Risk acceptance and management
Any form of investing is associated with a degree of risk. Whether it be investing in government bonds, which represent the lowest forms of risk, or in alternative investments such as fine wines, art or classic cars, where risks are generally higher, a core part of investing is to define your risk tolerance.
As stock markets react to world and local events, news and rumour, investing in equities, options and futures is often associated with medium to high levels of risk. These risks can be reduced by investing in stock index trackers, rather than individual stocks, however by careful stock selection, the returns from an individual equity may exceed the returns from an index tracker. There is always a balance between risk and reward.
Successful risk management can also be achieved by holding an investment for a long time as history shows that assets generally increase in value over a long time period. Holding an asset for many years allows the peaks and troughs to be evened out so that the investor can benefit from the long-term inflation of asset prices.
Equity markets are also regulated by governments, so companies have to abide by reporting obligations which provide investors with accurate and honest appraisals of current trading conditions and future growth plans. These regulations protect investors from fraudulent actions by companies, or pump and dump actions by influential people, allowing them to make investment decisions based on accurate information.
Crypto currency volatility
As you can see at https://cryptolaun.ch/, the success of Bitcoin, Ethereum and other Alt coins shows that crypto currencies have brought huge returns to investors since their launch.
Crypto-currencies are unregulated which means that these markets operate without any legal or regulatory restraints. This presents a valuable opportunity for price manipulation by influential individuals. The lack of accountability and transparency in ownership and trades also creates an opportunity for fraud and false information to manipulate prices.
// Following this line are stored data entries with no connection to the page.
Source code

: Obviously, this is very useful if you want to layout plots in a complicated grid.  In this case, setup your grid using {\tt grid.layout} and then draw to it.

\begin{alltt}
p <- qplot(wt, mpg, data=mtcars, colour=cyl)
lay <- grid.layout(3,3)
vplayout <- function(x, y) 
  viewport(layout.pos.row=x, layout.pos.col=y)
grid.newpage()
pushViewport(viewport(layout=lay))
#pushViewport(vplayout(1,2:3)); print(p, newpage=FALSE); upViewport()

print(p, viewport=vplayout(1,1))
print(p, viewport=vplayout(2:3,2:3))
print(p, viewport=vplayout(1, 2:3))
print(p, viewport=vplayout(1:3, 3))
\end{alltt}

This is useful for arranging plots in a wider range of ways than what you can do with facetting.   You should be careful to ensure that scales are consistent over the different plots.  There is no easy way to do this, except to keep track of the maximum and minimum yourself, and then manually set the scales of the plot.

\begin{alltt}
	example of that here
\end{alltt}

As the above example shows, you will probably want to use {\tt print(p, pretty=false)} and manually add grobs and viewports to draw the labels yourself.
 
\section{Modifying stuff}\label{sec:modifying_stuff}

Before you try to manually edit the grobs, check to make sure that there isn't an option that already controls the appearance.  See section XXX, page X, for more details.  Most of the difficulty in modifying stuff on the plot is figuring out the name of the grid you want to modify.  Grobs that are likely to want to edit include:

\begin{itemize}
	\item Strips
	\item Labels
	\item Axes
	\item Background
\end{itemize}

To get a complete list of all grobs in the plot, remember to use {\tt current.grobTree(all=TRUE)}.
Deliberate market manipulation can create the extreme levels of volatility that are seen in some of the leading crypto currencies. It only takes one tweet from Elon Musk saying that he is considering to allow Bitcoin to be used for the purchase of his Tesla cars, to cause an immediate spike in Bitcoin values by 10% or more. A few weeks later, he tweets a less optimistic view about the crypto currency that sends its value down by thousands of dollars. As there are no regulatory controls in place, this is perfectly acceptable behaviour, and there are no checks and balances to prevent such deliberate market manipulation.
For those investors who have long term holdings in some of the leading crypto currencies, they will be sitting on gains of that are impossible to achieve with most assets. They would have endured some savage price falls, as well as adrenaline inducing price rises, but fortunes are being made by those who have developed successful investment strategies, combined with fortunate market timing.
Once an investor has determined their tolerance to risk, the next stage is to balance risk and reward according to their investment time horizons and risk acceptance. This is where creating a portfolio of investment assets plays an important role.
A sensible approach is to include a variety of assets in the portfolio that protects the capital whilst allowing for growth. This generally includes balancing exposure to government and company bonds with exposure to equities, with the percentage allocations being defined by risk tolerance. This strategy, over a time period of several years, should reward the investor with good returns, however, depending on market conditions, this return may not be spectacular.
If spectacular returns are hoped for, it may be sensible for the ambitious investor to allocate a proportion of his capital to investments in crypto currencies. His portfolio would contain a variety of low risk/low reward bonds for capital protection, equities for capital growth with a greater risk profile plus exposure to crypto currencies which are pure speculative.
He would have to accept that the speculative investments in crypto currencies could yield spectacular returns, or he could lose all his money in those currencies.
There are basic principles to investing that balance risk against reward, and there are strategies that an investor can use such as creating a balanced portfolio, determining how long to hold the investments and ensuring that the investments are made in regulated financial markets.
Crypto currencies operate in non-regulated markets which can be manipulated, and offer no transparency to the investor. This creates highly volatile price swings that would frighten traditional investors. However, there is an opportunity to make huge gains (and losses), which could enhance an investment strategy in which crypto currencies form the speculative component of a balanced investment portfolio.
This article is for information and educational purposes only and does not form a recommendation to invest or otherwise. The investments referred to in this article may not be suitable for all investors, and if in doubt, an investor should seek advice from a qualified investment adviser.